Un cabinet est « une petite pièce située à l’écart; un lieu où l’on se retire » selon la définition du dictionnaire Le Robert. Un directeur de cabinet est un personnage de l’ombre dans le monde politique et son rôle central se réalise dans une certaine discrétion du grand public. Le congédiement de Claude Dostie, directeur de cabinet de la mairesse de Sherbrooke Evelyne Beaudin, a tenté de se faire également en toute discrétion. L’annonce par la mairesse au détour d’une entrevue au 107.7 Estrie évoquait un « divorce » sans plus de contexte. Aucun communiqué de presse n’a été publié pour officialiser le départ du directeur de cabinet, le mot de « congédiement » n’a pas été prononcé, et selon nos informations les élus de Sherbrooke Citoyen ont été informés une fois la décision prise.
Les explications de la mairesse sur l’éviction de son directeur de cabinet étaient tellement sibyllines et vaseuses qu’elles ne pouvaient cacher le réel malaise et l’incompréhension provoqués par cette décision. En effet, la collaboration entre Claude Dostie et Évelyne Beaudin ne date pas d’hier. Elle a débuté dans la mobilisation face à l’administration du maire Bernard Sévigny et cette mobilisation débouchera sur la fondation du parti municipal Sherbrooke Citoyen. Évelyne Beaudin en sera la première élue, comme conseillère municipale du District du carrefour en 2017, et Claude Dostie deviendra de directeur de cabinet de l’opposition officielle. À ce poste, il aura à son actif plusieurs coups politiques qui rendront chèvre le maire Steve Lussier et nombre de conseillers indépendants. Comme exemple le plus retentissant, le jugement de la Commission municipale du Québec qui invalidera la décision du Conseil municipal d’accepter un projet de construction immobilière dans un milieu humide en dehors du périmètre urbain de la ville à l’encontre de son propre schéma d’aménagement.
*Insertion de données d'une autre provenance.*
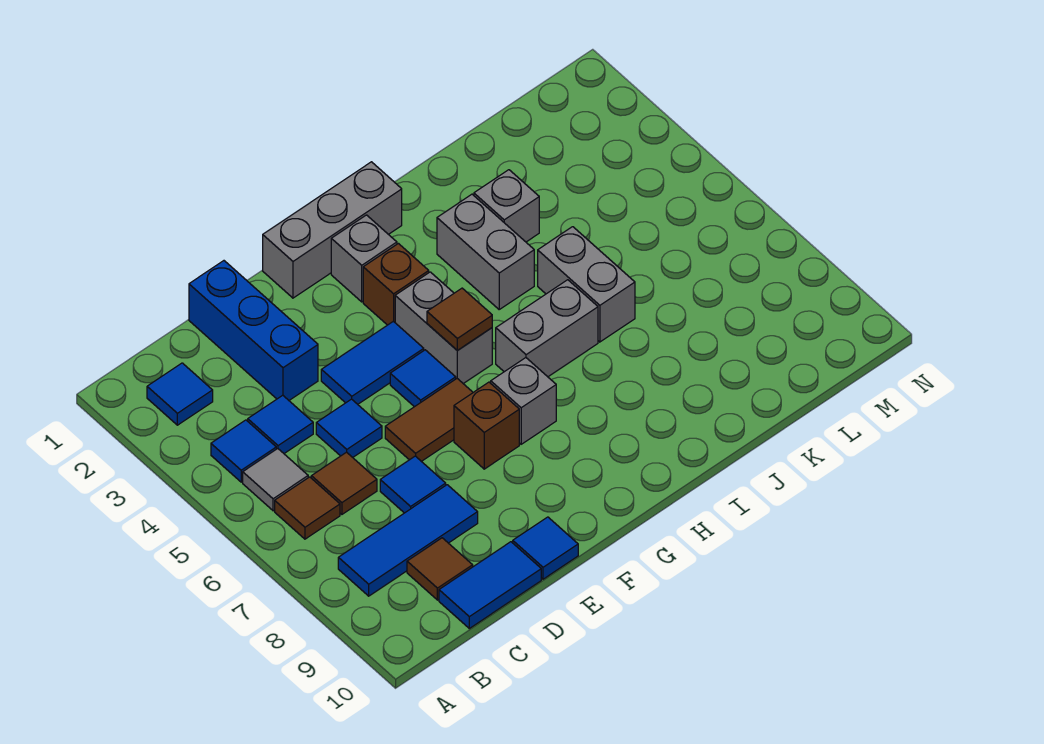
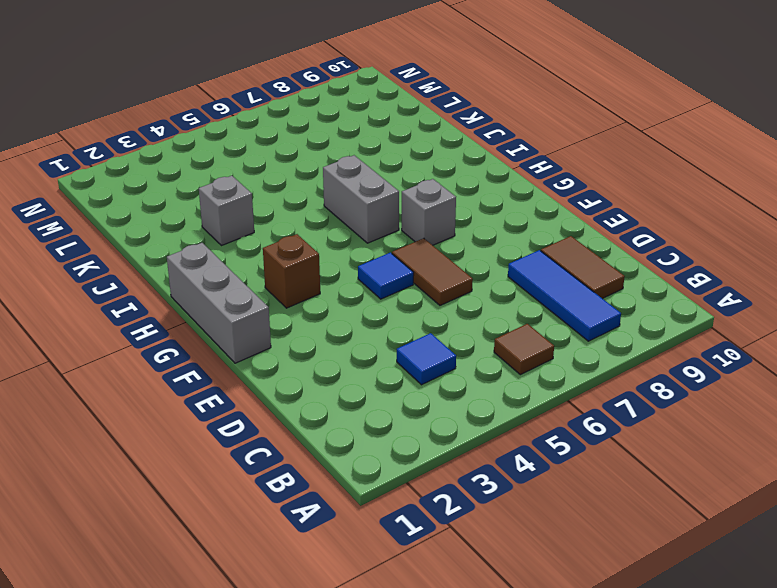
brown tile C9:D9 level 1 -> brown tile C9 level 1
none -> blue tile B2 level 1
none -> blue tile B4 level 1
none -> grey tile B5 level 1

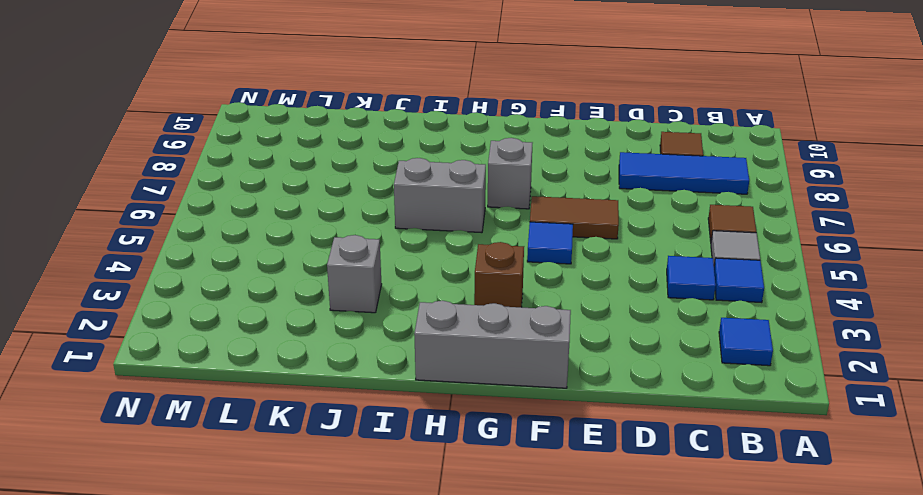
none -> brown tile C6 level 1
none -> blue tile C10:D10 level 1
none -> blue brick D1:D3 level 1

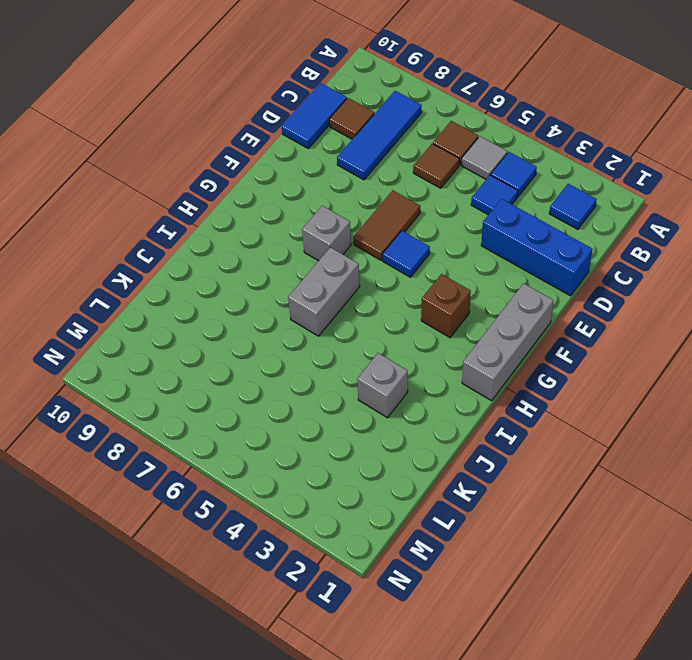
none -> blue tile D5 level 1
none -> blue tile D7 level 1
none -> blue tile E4:F4 level 1

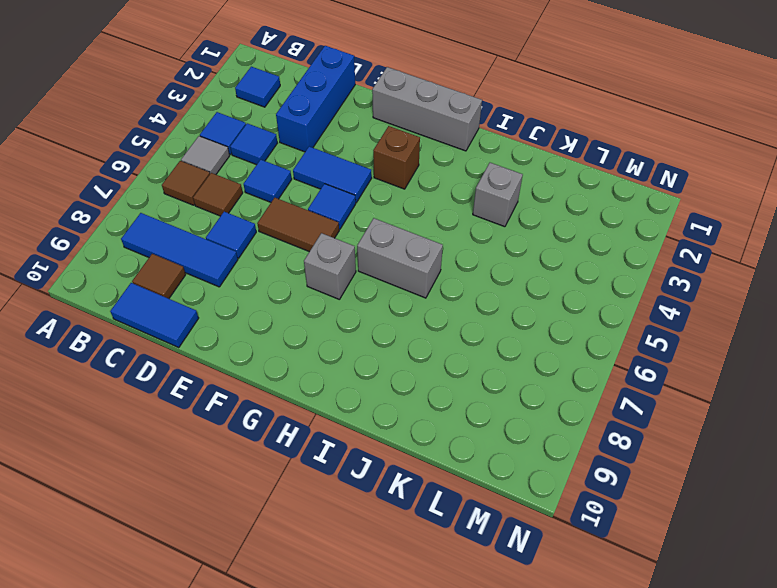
none -> blue tile E10 level 1
none -> brown brick F7 level 1
none -> grey brick G2 level 1

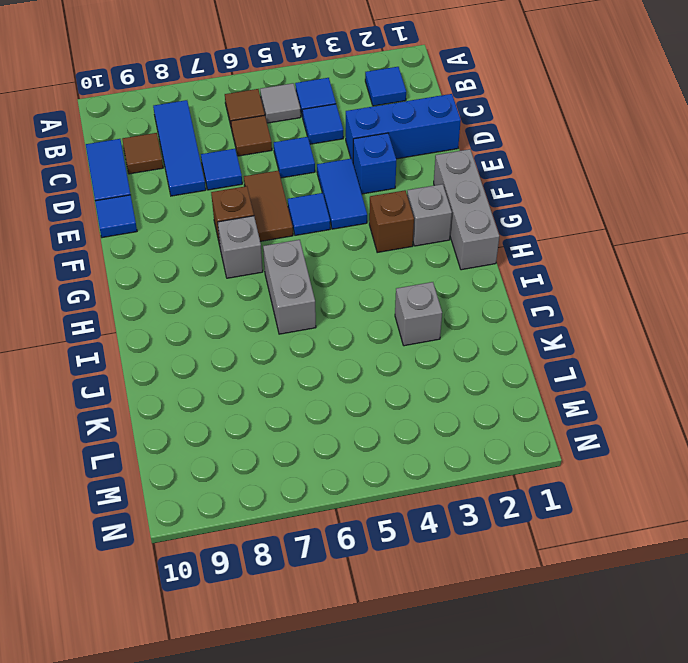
blue brick E3 level 1 -> none
none -> grey brick G4:G5 level 1
none -> grey brick I3:I4 level 1
none -> grey brick J5:J6 level 1

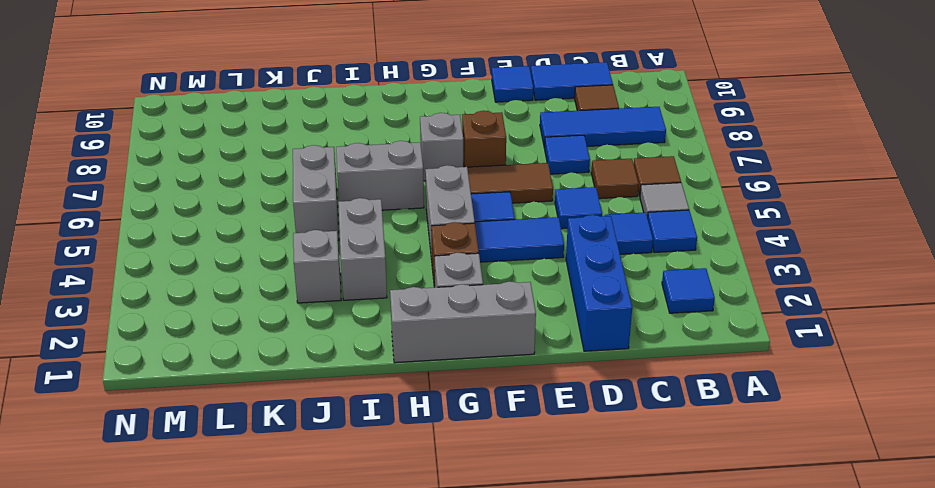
none -> brown tile G5 level 2

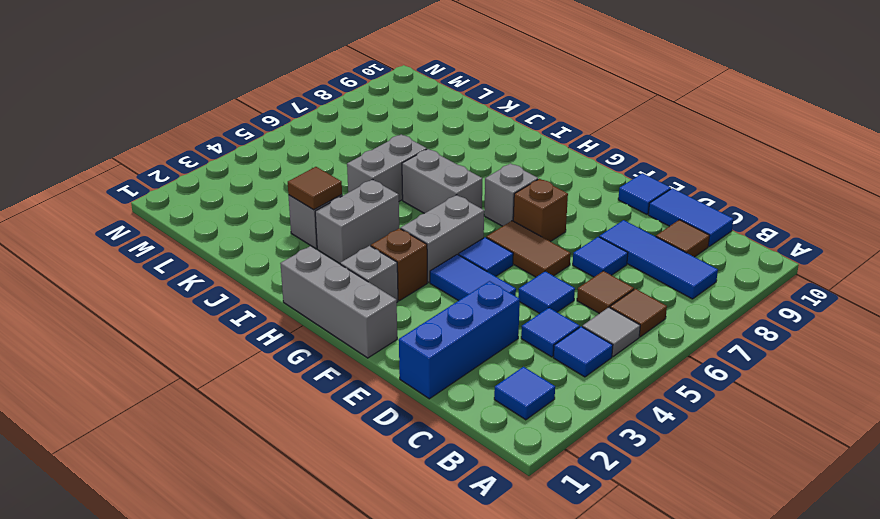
brown tile J3 level 2 -> brown tile G5 level 2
Pendant les quatre ans de l’administration Lussier, Claude Dostie et Évelyne Beaudin vont tous les deux secouer fortement les pratiques et les habitudes d’un Conseil municipal que l’on a pu voir daté et dépassé. La table était ainsi mise pour réaliser le tour de force de faire élire Évelyne Beaudin à la Mairie ainsi que six conseillers et conseillères badgés Sherbrooke Citoyen lors de la dernière élection. Comme cela a été souligné par de nombreuses personnes suite à l’annonce de son congédiement, ce succès doit beaucoup au travail de M. Dostie.
Lorsque l’on résume les liens entre Claude Dostie et Évelyne Beaudin, ainsi que son rôle dans l’orientation politique et l’organisation stratégique de Sherbrooke Citoyen et de la gouvernance Beaudin, on comprend que son congédiement est tout sauf anecdotique et interroge sur la suite de la politique mise en œuvre à l’Hôtel de Ville. Depuis l’annonce de son congédiement, Claude Dostie n’a fait aucune déclaration publique pour préciser la nature de cette rupture. Cependant, les « dires disent », et ils ont pu être vérifiés, que son éviction viendrait d’une attitude de power-trip de plus en plus oppressante de la part de la mairesse, ce qui semble malheureusement rendre justice aux plus mesquines caricatures qui sont faites d’elle.
Le point positif est que la rupture ne soit pas pour des raisons politiques et que la ligne et le programme sur lequel la mairesse et ses conseillers et conseillères ont été élus ne sont pas remis en cause. En revanche, Sherbrooke Citoyen a émergé face à la gestion autoritaire de M. Sévigny pour proposer une nouvelle méthode de gestion des affaires municipales basée sur la participation citoyenne et la transparence. De plus, une des spécificités de Sherbrooke Citoyen comme parti municipal est qu’il ne s’agit pas d’une écurie pour porter un chef de notables au pouvoir, mais d’une construction par la base pour offrir des débouchés politiques aux aspirations des citoyens et citoyennes. Si la mairesse Évelyne Beaudin est bien atteinte de la folie des grandeurs et ne peut soutenir la contestation émanant de son propre camp, combien de temps encore les élus de Sherbrooke Citoyen et leurs membres soutiendront-ils sa politique? Pour redescendre sur Terre, la mairesse devrait se rappeler qu’elle doit son élection avant tout à une énorme mobilisation de son électorat qui a adhéré au message de transparence et de participation citoyenne. La trahison est une figure quasi imposée en politique, mais la trahison des électeurs et électrices est un pari plus que dangereux pour l’avenir. L’élection de Sherbrooke Citoyen a indéniablement changé l’état d’esprit au sein du Conseil municipal, plus en phase avec les enjeux actuels et de la population. La lune de miel vient de s’achever, et on ne sait pas encore sur quoi elle va déboucher.